[What needs to be done] Lines in which "Express" appears should be pulled from the data below.

Page-level text extractions
######
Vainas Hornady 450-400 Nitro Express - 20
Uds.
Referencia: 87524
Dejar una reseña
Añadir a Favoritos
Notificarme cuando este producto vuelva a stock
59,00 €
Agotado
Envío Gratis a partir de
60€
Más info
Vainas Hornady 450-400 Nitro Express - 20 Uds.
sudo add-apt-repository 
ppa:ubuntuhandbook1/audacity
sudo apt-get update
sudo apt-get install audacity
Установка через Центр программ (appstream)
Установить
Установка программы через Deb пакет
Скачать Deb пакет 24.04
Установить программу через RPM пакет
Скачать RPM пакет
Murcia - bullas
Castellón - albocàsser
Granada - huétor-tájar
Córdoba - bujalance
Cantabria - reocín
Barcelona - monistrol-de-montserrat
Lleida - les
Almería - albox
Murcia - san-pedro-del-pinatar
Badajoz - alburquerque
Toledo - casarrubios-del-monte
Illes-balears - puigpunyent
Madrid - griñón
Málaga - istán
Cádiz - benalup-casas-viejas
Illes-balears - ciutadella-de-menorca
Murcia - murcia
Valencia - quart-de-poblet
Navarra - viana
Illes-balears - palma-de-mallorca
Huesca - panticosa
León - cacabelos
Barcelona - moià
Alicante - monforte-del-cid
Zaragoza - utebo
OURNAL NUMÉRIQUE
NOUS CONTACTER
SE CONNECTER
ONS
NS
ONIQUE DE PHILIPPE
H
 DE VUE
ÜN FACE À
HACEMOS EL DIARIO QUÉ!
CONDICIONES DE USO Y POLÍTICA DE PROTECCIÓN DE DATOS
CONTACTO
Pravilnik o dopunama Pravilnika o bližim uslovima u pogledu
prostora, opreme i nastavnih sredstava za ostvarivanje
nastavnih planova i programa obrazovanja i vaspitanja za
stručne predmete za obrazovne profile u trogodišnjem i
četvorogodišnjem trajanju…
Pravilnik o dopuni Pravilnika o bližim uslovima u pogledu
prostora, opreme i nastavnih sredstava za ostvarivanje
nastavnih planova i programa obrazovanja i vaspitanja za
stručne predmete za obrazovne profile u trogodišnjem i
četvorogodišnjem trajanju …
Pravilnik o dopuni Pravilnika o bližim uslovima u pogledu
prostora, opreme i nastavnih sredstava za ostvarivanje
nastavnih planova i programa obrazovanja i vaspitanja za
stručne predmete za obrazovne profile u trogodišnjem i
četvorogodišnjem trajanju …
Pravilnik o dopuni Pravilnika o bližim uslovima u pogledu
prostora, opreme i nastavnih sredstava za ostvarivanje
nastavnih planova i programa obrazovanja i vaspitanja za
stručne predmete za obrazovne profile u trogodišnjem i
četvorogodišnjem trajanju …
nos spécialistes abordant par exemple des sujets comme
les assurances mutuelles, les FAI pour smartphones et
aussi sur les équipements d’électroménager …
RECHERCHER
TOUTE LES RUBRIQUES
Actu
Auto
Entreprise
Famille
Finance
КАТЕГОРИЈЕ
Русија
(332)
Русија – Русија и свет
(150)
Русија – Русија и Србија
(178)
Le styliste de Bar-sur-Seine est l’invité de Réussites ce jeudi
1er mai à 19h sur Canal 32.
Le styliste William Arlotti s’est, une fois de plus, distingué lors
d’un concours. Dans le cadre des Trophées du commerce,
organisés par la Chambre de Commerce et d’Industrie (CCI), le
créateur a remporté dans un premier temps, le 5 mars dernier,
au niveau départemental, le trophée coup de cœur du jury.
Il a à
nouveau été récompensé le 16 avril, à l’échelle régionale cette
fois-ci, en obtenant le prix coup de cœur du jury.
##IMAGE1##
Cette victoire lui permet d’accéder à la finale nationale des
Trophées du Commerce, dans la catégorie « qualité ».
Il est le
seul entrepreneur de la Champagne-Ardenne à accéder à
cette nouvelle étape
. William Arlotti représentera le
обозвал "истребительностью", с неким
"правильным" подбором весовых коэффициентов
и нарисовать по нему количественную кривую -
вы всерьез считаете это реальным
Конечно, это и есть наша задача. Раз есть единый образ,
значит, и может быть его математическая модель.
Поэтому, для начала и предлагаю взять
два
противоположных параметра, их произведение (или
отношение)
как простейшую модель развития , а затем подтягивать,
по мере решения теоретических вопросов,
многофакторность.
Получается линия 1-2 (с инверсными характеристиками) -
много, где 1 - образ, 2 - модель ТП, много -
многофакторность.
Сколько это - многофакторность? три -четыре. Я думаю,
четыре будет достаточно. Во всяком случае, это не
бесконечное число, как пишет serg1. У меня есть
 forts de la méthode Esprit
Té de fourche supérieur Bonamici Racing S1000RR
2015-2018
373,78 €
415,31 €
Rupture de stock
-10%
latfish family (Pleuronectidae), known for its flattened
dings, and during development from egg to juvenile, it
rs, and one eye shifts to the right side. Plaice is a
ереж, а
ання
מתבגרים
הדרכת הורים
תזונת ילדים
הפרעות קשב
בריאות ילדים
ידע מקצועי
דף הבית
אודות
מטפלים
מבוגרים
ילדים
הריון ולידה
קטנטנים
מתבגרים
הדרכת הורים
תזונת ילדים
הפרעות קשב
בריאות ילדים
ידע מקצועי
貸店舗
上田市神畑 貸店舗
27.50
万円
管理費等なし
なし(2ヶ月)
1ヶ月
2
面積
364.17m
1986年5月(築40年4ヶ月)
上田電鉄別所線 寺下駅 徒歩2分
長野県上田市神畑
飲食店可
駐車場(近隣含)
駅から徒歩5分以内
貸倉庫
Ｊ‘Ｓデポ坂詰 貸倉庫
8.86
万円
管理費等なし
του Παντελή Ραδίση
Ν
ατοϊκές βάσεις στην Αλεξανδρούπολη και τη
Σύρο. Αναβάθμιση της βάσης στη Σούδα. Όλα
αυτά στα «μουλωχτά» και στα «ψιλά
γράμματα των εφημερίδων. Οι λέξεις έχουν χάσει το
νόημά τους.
######
[Output]
Vainas Hornady 450-400 Nitro Express - 20
Vainas Hornady 450-400 Nitro Express - 20 Uds.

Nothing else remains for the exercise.